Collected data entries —

'''

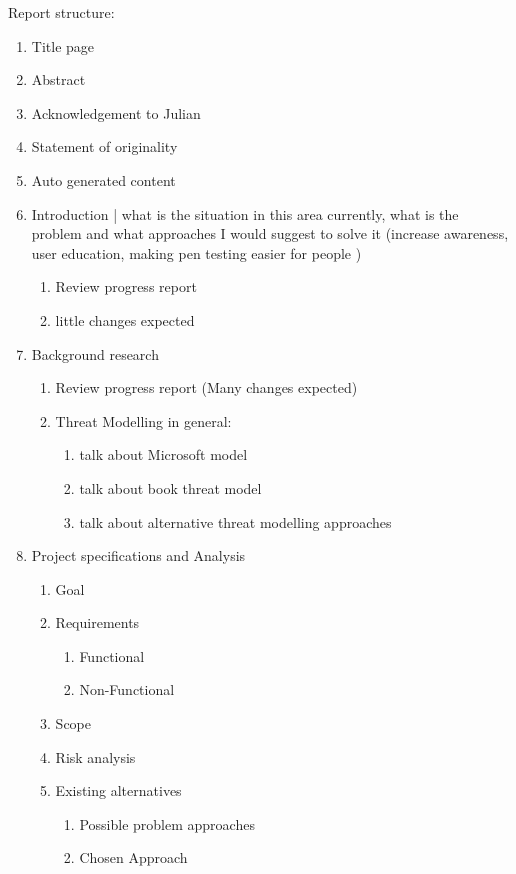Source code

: Report structure:
\begin{enumerate}
	\item Title page
	
	\item Abstract
	
	\item Acknowledgement to Julian
	
	\item Statement of originality
	
	\item Auto generated content
	
	\item Introduction | what is the situation in this area currently, what is the problem and what approaches I would suggest to solve it (increase awareness, user education, making pen testing easier for people )
	\begin{enumerate}
	  	\item Review progress report
	  	\item little changes expected
	\end{enumerate}
	
	\item Background research
	\begin{enumerate}
		\item Review progress report (Many changes expected)
		\item Threat Modelling in general:
		\begin{enumerate}
			\item talk about Microsoft model
			\item talk about book threat model
			\item talk about alternative threat modelling approaches
		\end{enumerate}
	\end{enumerate}
	
	\item Project specifications and Analysis
	\begin{enumerate}
		\item Goal
		\item Requirements
		\begin{enumerate}
			\item Functional
			\item Non-Functional
		\end{enumerate}
		\item Scope
		\item Risk analysis
		\item Existing alternatives
		\begin{enumerate}
			\item Possible problem approaches
			\item Chosen Approach
		\end{enumerate}
	\end{enumerate}


\end{enumerate}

'''

To do — Retype the entries word for word. Omit any images.

Written answer —
Source code

: Report structure:
\begin{enumerate}
	\item Title page
	
	\item Abstract
	
	\item Acknowledgement to Julian
	
	\item Statement of originality
	
	\item Auto generated content
	
	\item Introduction | what is the situation in this area currently, what is the problem and what approaches I would suggest to solve it (increase awareness, user education, making pen testing easier for people )
	\begin{enumerate}
	  	\item Review progress report
	  	\item little changes expected
	\end{enumerate}
	
	\item Background research
	\begin{enumerate}
		\item Review progress report (Many changes expected)
		\item Threat Modelling in general:
		\begin{enumerate}
			\item talk about Microsoft model
			\item talk about book threat model
			\item talk about alternative threat modelling approaches
		\end{enumerate}
	\end{enumerate}
	
	\item Project specifications and Analysis
	\begin{enumerate}
		\item Goal
		\item Requirements
		\begin{enumerate}
			\item Functional
			\item Non-Functional
		\end{enumerate}
		\item Scope
		\item Risk analysis
		\item Existing alternatives
		\begin{enumerate}
			\item Possible problem approaches
			\item Chosen Approach
		\end{enumerate}
	\end{enumerate}


\end{enumerate}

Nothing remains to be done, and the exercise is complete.